Enfin, d’autres apports viennent rééquilibrer les relations commerciales entre fournisseurs et distributeurs comme l’amendement déposé par la rapporteure à l’article 3 visant à lever le flou juridique relatif à la période légale de négociations. Dans les conditions fixées par la loi, les négociations commerciales entre fournisseurs et distributeurs se déroulent entre le 1er décembre et le 1er mars. Cependant, en l’absence d’accord au 1er mars, les parties négocient un préavis de rupture. Or le rapport sénatorial pointe l’inégalité entre les rapports dans cette relation commerciale : « Le distributeur peut donc continuer de commander des produits, qui ne sont pas facturés au tarif demandé récemment par le fournisseur ».

La solution proposée par Anne-Catherine Loisier prévoit que « le préavis de rupture (et donc le tarif applicable durant cette période) devra désormais tenir compte non seulement de la durée de la relation commerciale, mais également des conditions économiques du marché sur lequel opèrent le fournisseur et le distributeur. » Parmi ces conditions économiques, on pense notamment au taux d’inflation ou encore au prix des intrants.

En finir avec les pénalités logistiques « centres de profits »

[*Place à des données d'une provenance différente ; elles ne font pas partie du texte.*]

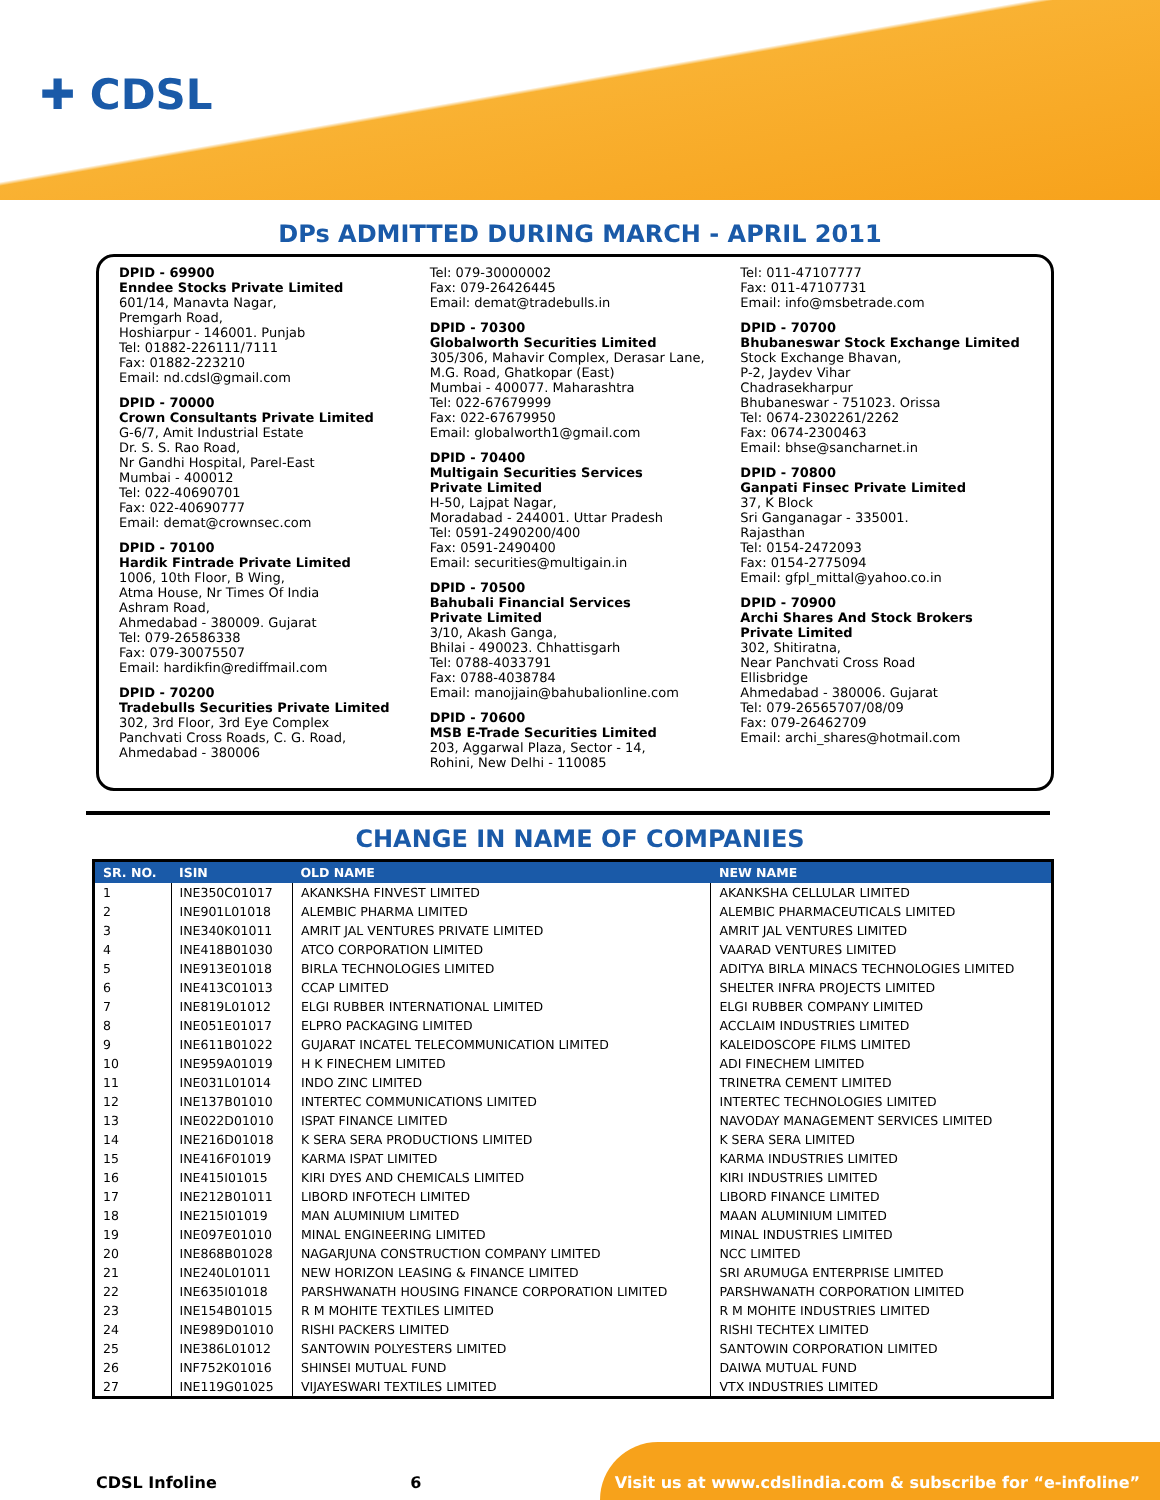✚ CDSL
DPs ADMITTED DURING MARCH - APRIL 2011
DPID - 69900
Enndee Stocks Private Limited
601/14, Manavta Nagar,
Premgarh Road,
Hoshiarpur - 146001. Punjab
Tel: 01882-226111/7111
Fax: 01882-223210
Email: nd.cdsl@gmail.com
DPID - 70000
Crown Consultants Private Limited
G-6/7, Amit Industrial Estate
Dr. S. S. Rao Road,
Nr Gandhi Hospital, Parel-East
Mumbai - 400012
Tel: 022-40690701
Fax: 022-40690777
Email: demat@crownsec.com
DPID - 70100
Hardik Fintrade Private Limited
1006, 10th Floor, B Wing,
Atma House, Nr Times Of India
Ashram Road,
Ahmedabad - 380009. Gujarat
Tel: 079-26586338
Fax: 079-30075507
Email: hardikfin@rediffmail.com
DPID - 70200
Tradebulls Securities Private Limited
302, 3rd Floor, 3rd Eye Complex
Panchvati Cross Roads, C. G. Road,
Ahmedabad - 380006
Tel: 079-30000002
Fax: 079-26426445
Email: demat@tradebulls.in
DPID - 70300
Globalworth Securities Limited
305/306, Mahavir Complex, Derasar Lane,
M.G. Road, Ghatkopar (East)
Mumbai - 400077. Maharashtra
Tel: 022-67679999
Fax: 022-67679950
Email: globalworth1@gmail.com
DPID - 70400
Multigain Securities Services
Private Limited
H-50, Lajpat Nagar,
Moradabad - 244001. Uttar Pradesh
Tel: 0591-2490200/400
Fax: 0591-2490400
Email: securities@multigain.in
DPID - 70500
Bahubali Financial Services
Private Limited
3/10, Akash Ganga,
Bhilai - 490023. Chhattisgarh
Tel: 0788-4033791
Fax: 0788-4038784
Email: manojjain@bahubalionline.com
DPID - 70600
MSB E-Trade Securities Limited
203, Aggarwal Plaza, Sector - 14,
Rohini, New Delhi - 110085
Tel: 011-47107777
Fax: 011-47107731
Email: info@msbetrade.com
DPID - 70700
Bhubaneswar Stock Exchange Limited
Stock Exchange Bhavan,
P-2, Jaydev Vihar
Chadrasekharpur
Bhubaneswar - 751023. Orissa
Tel: 0674-2302261/2262
Fax: 0674-2300463
Email: bhse@sancharnet.in
DPID - 70800
Ganpati Finsec Private Limited
37, K Block
Sri Ganganagar - 335001.
Rajasthan
Tel: 0154-2472093
Fax: 0154-2775094
Email: gfpl_mittal@yahoo.co.in
DPID - 70900
Archi Shares And Stock Brokers
Private Limited
302, Shitiratna,
Near Panchvati Cross Road
Ellisbridge
Ahmedabad - 380006. Gujarat
Tel: 079-26565707/08/09
Fax: 079-26462709
Email: archi_shares@hotmail.com
CHANGE IN NAME OF COMPANIES
| SR. NO. | ISIN | OLD NAME | NEW NAME |
| --- | --- | --- | --- |
| 1 | INE350C01017 | AKANKSHA FINVEST LIMITED | AKANKSHA CELLULAR LIMITED |
| 2 | INE901L01018 | ALEMBIC PHARMA LIMITED | ALEMBIC PHARMACEUTICALS LIMITED |
| 3 | INE340K01011 | AMRIT JAL VENTURES PRIVATE LIMITED | AMRIT JAL VENTURES LIMITED |
| 4 | INE418B01030 | ATCO CORPORATION LIMITED | VAARAD VENTURES LIMITED |
| 5 | INE913E01018 | BIRLA TECHNOLOGIES LIMITED | ADITYA BIRLA MINACS TECHNOLOGIES LIMITED |
| 6 | INE413C01013 | CCAP LIMITED | SHELTER INFRA PROJECTS LIMITED |
| 7 | INE819L01012 | ELGI RUBBER INTERNATIONAL LIMITED | ELGI RUBBER COMPANY LIMITED |
| 8 | INE051E01017 | ELPRO PACKAGING LIMITED | ACCLAIM INDUSTRIES LIMITED |
| 9 | INE611B01022 | GUJARAT INCATEL TELECOMMUNICATION LIMITED | KALEIDOSCOPE FILMS LIMITED |
| 10 | INE959A01019 | H K FINECHEM LIMITED | ADI FINECHEM LIMITED |
| 11 | INE031L01014 | INDO ZINC LIMITED | TRINETRA CEMENT LIMITED |
| 12 | INE137B01010 | INTERTEC COMMUNICATIONS LIMITED | INTERTEC TECHNOLOGIES LIMITED |
| 13 | INE022D01010 | ISPAT FINANCE LIMITED | NAVODAY MANAGEMENT SERVICES LIMITED |
| 14 | INE216D01018 | K SERA SERA PRODUCTIONS LIMITED | K SERA SERA LIMITED |
| 15 | INE416F01019 | KARMA ISPAT LIMITED | KARMA INDUSTRIES LIMITED |
| 16 | INE415I01015 | KIRI DYES AND CHEMICALS LIMITED | KIRI INDUSTRIES LIMITED |
| 17 | INE212B01011 | LIBORD INFOTECH LIMITED | LIBORD FINANCE LIMITED |
| 18 | INE215I01019 | MAN ALUMINIUM LIMITED | MAAN ALUMINIUM LIMITED |
| 19 | INE097E01010 | MINAL ENGINEERING LIMITED | MINAL INDUSTRIES LIMITED |
| 20 | INE868B01028 | NAGARJUNA CONSTRUCTION COMPANY LIMITED | NCC LIMITED |
| 21 | INE240L01011 | NEW HORIZON LEASING & FINANCE LIMITED | SRI ARUMUGA ENTERPRISE LIMITED |
| 22 | INE635I01018 | PARSHWANATH HOUSING FINANCE CORPORATION LIMITED | PARSHWANATH CORPORATION LIMITED |
| 23 | INE154B01015 | R M MOHITE TEXTILES LIMITED | R M MOHITE INDUSTRIES LIMITED |
| 24 | INE989D01010 | RISHI PACKERS LIMITED | RISHI TECHTEX LIMITED |
| 25 | INE386L01012 | SANTOWIN POLYESTERS LIMITED | SANTOWIN CORPORATION LIMITED |
| 26 | INF752K01016 | SHINSEI MUTUAL FUND | DAIWA MUTUAL FUND |
| 27 | INE119G01025 | VIJAYESWARI TEXTILES LIMITED | VTX INDUSTRIES LIMITED |
CDSL Infoline 6 Visit us at www.cdslindia.com & subscribe for “e-infoline”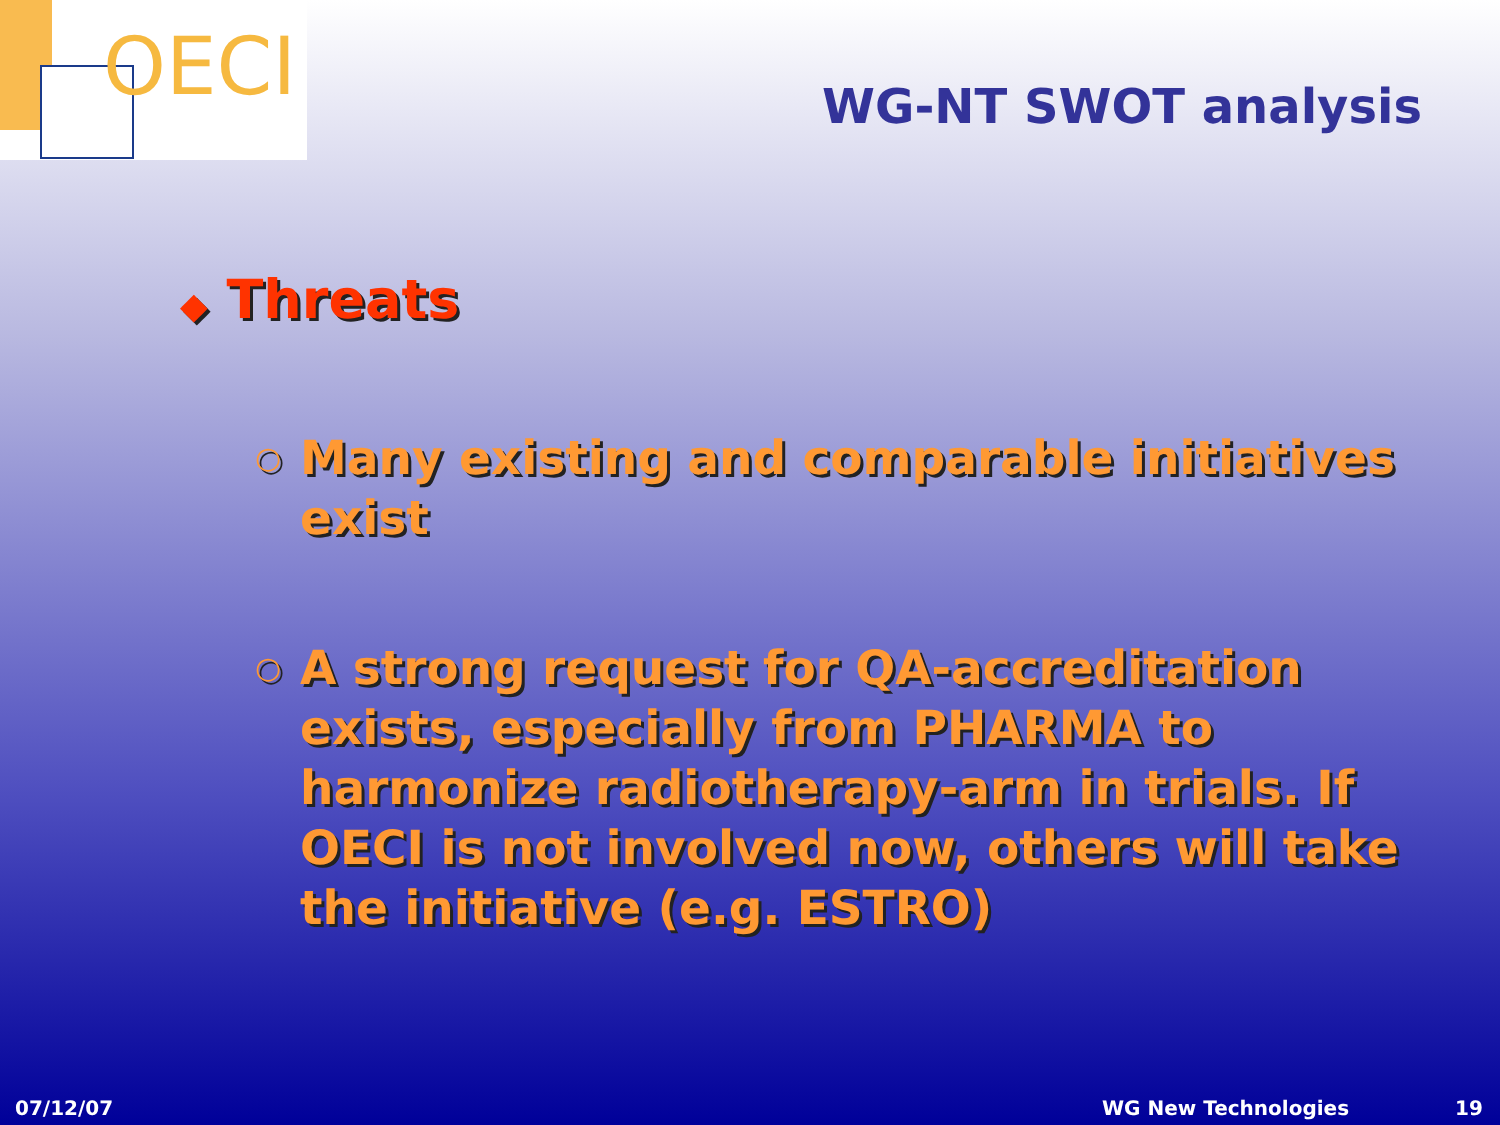OECI
WG-NT SWOT analysis
◆ Threats
○
Many existing and comparable initiatives exist
○
A strong request for QA-accreditation exists, especially from PHARMA to harmonize radiotherapy-arm in trials. If OECI is not involved now, others will take the initiative (e.g. ESTRO)
07/12/07 WG New Technologies 19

En poursuivant une logique de rééquilibrage du rapport de force entre fournisseurs et distributeurs, la commission a adopté plusieurs amendements comme celui sur les pénalités logistiques. Destinées à assurer une livraison en temps et en heure aux distributeurs, les sénateurs constatent que ces pénalités sont détournées de leur but initial au point de devenir de véritables « centres de profit ». Un amendement à l’article 3, adopté en commission, entend trouver une solution en augmentant les obligations pesant sur les distributeurs (suppression du taux de service, le distributeur est obligé de démontrer l’existence du manquement au moment où il informe le fournisseur d’un manquement).